Cerca de 160 países dizem sim ao pacto da ONU sobre migração no Marrocos

Por JOHANNS ELLER*

Barco da guarda costeira da Espanha chega ao porto de Málaga, no sul do país, depois de resgatar dezenas de imigrantes à deriva após naufrágio na costa espanhola

As Nações Unidas aprovaram ontem em Marrakech, no Marrocos, o texto final do Pacto Mundial para a Migração. O acordo segue, agora, para a confirmação pela Assembleia Geral. Líderes europeus como a chanceler da Alemanha, Angela Merkel, o primeiro-ministro da Espanha, Pedro Sanchez, e o premiê da Grécia, Alexis Tsipras, estiveram presentes para dar corpo à iniciativa, boicotada por governos nacionalistas do Leste Europeu e pelos Estados Unidos de Donald Trump.

O secretário-geral da ONU, António Guterres, denunciou durante o discurso de abertura da conferência intergovernamental as “muitas mentiras” propagadas sobre o conteúdo do acordo e destacou o esforço empenhado na redação do pacto.
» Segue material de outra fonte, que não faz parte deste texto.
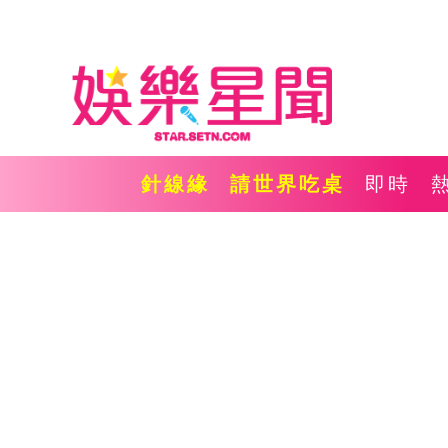
針線緣
請世界吃桌
即時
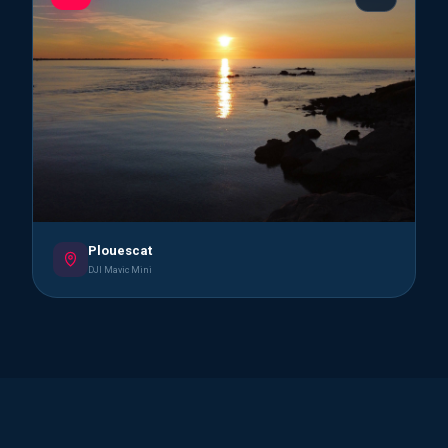
Plouescat
DJI Mavic Mini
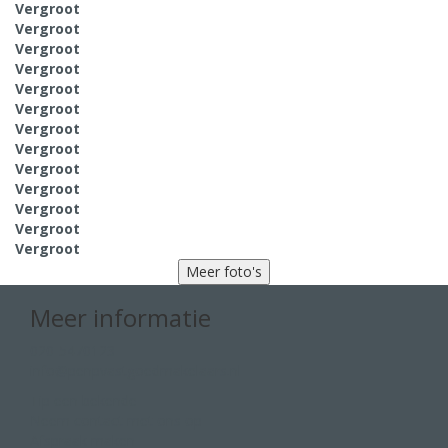
Vergroot
Vergroot
Vergroot
Vergroot
Vergroot
Vergroot
Vergroot
Vergroot
Vergroot
Vergroot
Vergroot
Vergroot
Vergroot
Meer foto's
Meer informatie
020-5470123
info@penpvastgoedmakelaars.nl
Tip een bekende
Neem contact met ons op
Afspraak maken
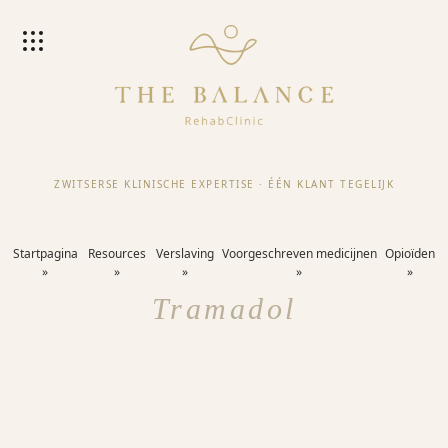
ZWITSERSE KLINISCHE EXPERTISE
·
ÉÉN KLANT TEGELIJK
Startpagina
Resources
Verslaving
Voorgeschreven medicijnen
Opioïden
Tramadol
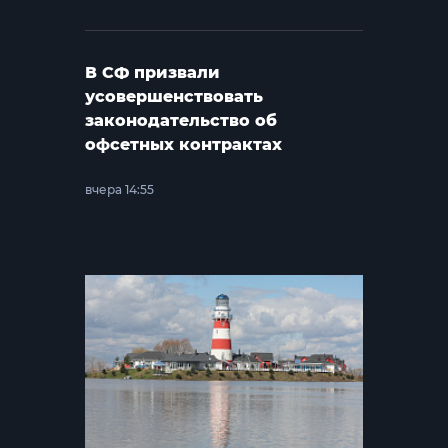
В СФ призвали
усовершенствовать
законодательство об
офсетных контрактах
вчера 14:55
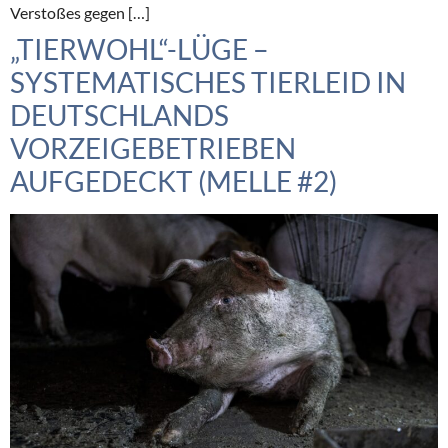
Verstoßes gegen […]
„TIERWOHL“-LÜGE –
SYSTEMATISCHES TIERLEID IN
DEUTSCHLANDS
VORZEIGEBETRIEBEN
AUFGEDECKT (MELLE #2)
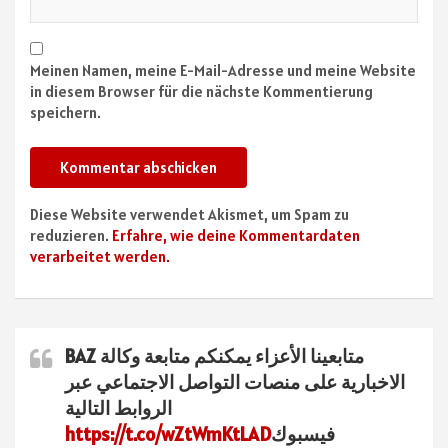
Meinen Namen, meine E-Mail-Adresse und meine Website
in diesem Browser für die nächste Kommentierung
speichern.
Diese Website verwendet Akismet, um Spam zu
reduzieren.
Erfahre, wie deine Kommentardaten
verarbeitet werden.
متابعينا الأعزاء يمكنكم متابعة وكالة BAZ
الاخبارية على منصات التواصل الاجتماعي عبر
الروابط التالية
فيسبوك
https://t.co/wZtWmKtLAD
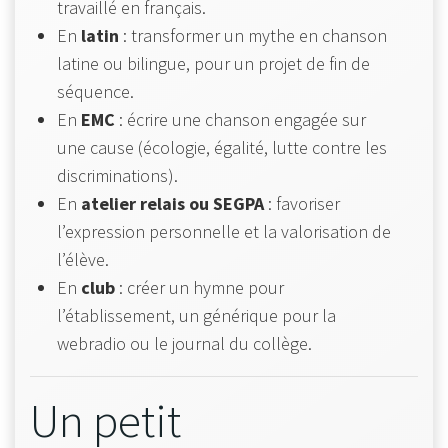
travaillé en français.
En
latin
: transformer un mythe en chanson
latine ou bilingue, pour un projet de fin de
séquence.
En
EMC
: écrire une chanson engagée sur
une cause (écologie, égalité, lutte contre les
discriminations).
En
atelier relais ou SEGPA
: favoriser
l’expression personnelle et la valorisation de
l’élève.
En
club
: créer un hymne pour
l’établissement, un générique pour la
webradio ou le journal du collège.
Un petit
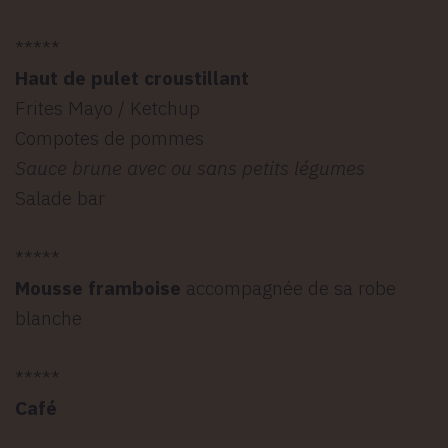
*****
Haut de pulet croustillant
Frites Mayo / Ketchup
Compotes de pommes
Sauce brune avec ou sans petits légumes
Salade bar
*****
Mousse framboise
accompagnée de sa robe
blanche
*****
Café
O diplomata fez, ainda, um apelo para que os países não sucumbam ao medo da imigração.

Segundo o texto do acordo, de 40 páginas, suas diretrizes visam “fomentar a cooperação internacional sobre a migração entre todas as instâncias pertinentes, reconhecendo que nenhum Estado pode abordar a migração sozinho, e respeitar a soberania dos Estados e suas obrigações em virtude do direito internacional”, ressaltando com ênfase o caráter não vinculante aos signatários, ou seja, que suas cláusulas não se sobrepõem à legislação de cada Estado.

Para o pesquisador de pós-doutorado do Instituto de Relações Internacionais da Pontifícia Universidade Católica do Rio de Janeiro (IRI/PUC-Rio), Bruno Magalhães, a iniciativa pelo pacto é positiva, mas tem problemáticas. “É a primeira vez que temos um acordo mundial nessa área. É um passo significativo ao definir padrões globais de ação. Houve vários problemas, como o discurso de securitização e mercantilização do imigrante, mas isso não pode nos cegar de que é uma iniciativa sem precedentes”, avalia Magalhães.

Entre as medidas concretas do pacto está o veto às detenções arbitrárias e o uso da prisão como último recurso pelas autoridades. O governo americano, que abandonou as tratativas do acordo em dezembro do ano passado, criticaram a iniciativa na última sexta-feira. “As decisões sobre a segurança das fronteiras, sobre quem é autorizado a residir, ou a obter cidadania legalmente, são algumas das decisões soberanas mais importantes de um país”, afirmou a missão americana na ONU na ocasião.

Com a saída dos EUA do pacto, o bloco europeu assumiu a liderança das negociações e, por consequência, a agenda da União Europeia (UE) acabou dominando a formulação do texto final. Segundo Magalhães, isso se torna perceptível na abordagem migratória no campo da securitização, aos moldes americanos e europeus, mesmo ao tratar da garantia de direitos.

“A agenda de segurança pode se tornar ainda mais vociferante do que vinha sendo, ironicamente, sob um pacto apresentado à opinião pública internacional como um passo importante na defesa de direitos. Vemos, por outro lado, a promoção do aumento de controle, polícia, segurança, inclusive autorizado pelo discurso humanitário”, explica o pesquisador. “O acordo fechado com a Turquia para a cooperação de um cordão sanitário em torno do bloco europeu em troca de cooperação para o desenvolvimento é um outro exemplo. São aportes de alguns bilhões de euros direcionados para o controle migratório, mas também para o desenvolvimento”, acrescenta.

O viés da securitização é replicado, também, pelos críticos mais calorosos do pacto. Ontem, o chanceler do Chile, Roberto Ampuero, fez um pronunciamento no mesmo sentido ao explicar o motivo pelo qual o país não enviou representantes para Marrakech. “O Chile tem as portas abertas para os que querem vir trabalhar, contribuir, se integrar a nossa sociedade, mas tem as portas completamente fechadas para quem busca delinquir, violar ou burlar nossas leis”, explicou Ampuero, criticando o texto por não diferenciar imigrantes regulares e irregulares de forma clara. O presidente, Sebástian Piñera, acusou o pacto de “incentivar” a imigração ilegal.

De acordo com a secretária-geral da conferência no Marrocos, Louise Arbor, desde a aprovação da criação de um pacto migratório pela ONU, na Assembleia Geral de 2016, nove países se retiraram do acordo: é o caso de Áustria, Austrália, Chile, República Checa, República Dominicana, Hungria, Letônia, Polônia e Eslováquia. Além deles, Bélgica, Bulgária, Estônia, Itália, Eslovênia e Suíça pediram mais tempo para avaliar suas cláusulas em meio a pressões internas.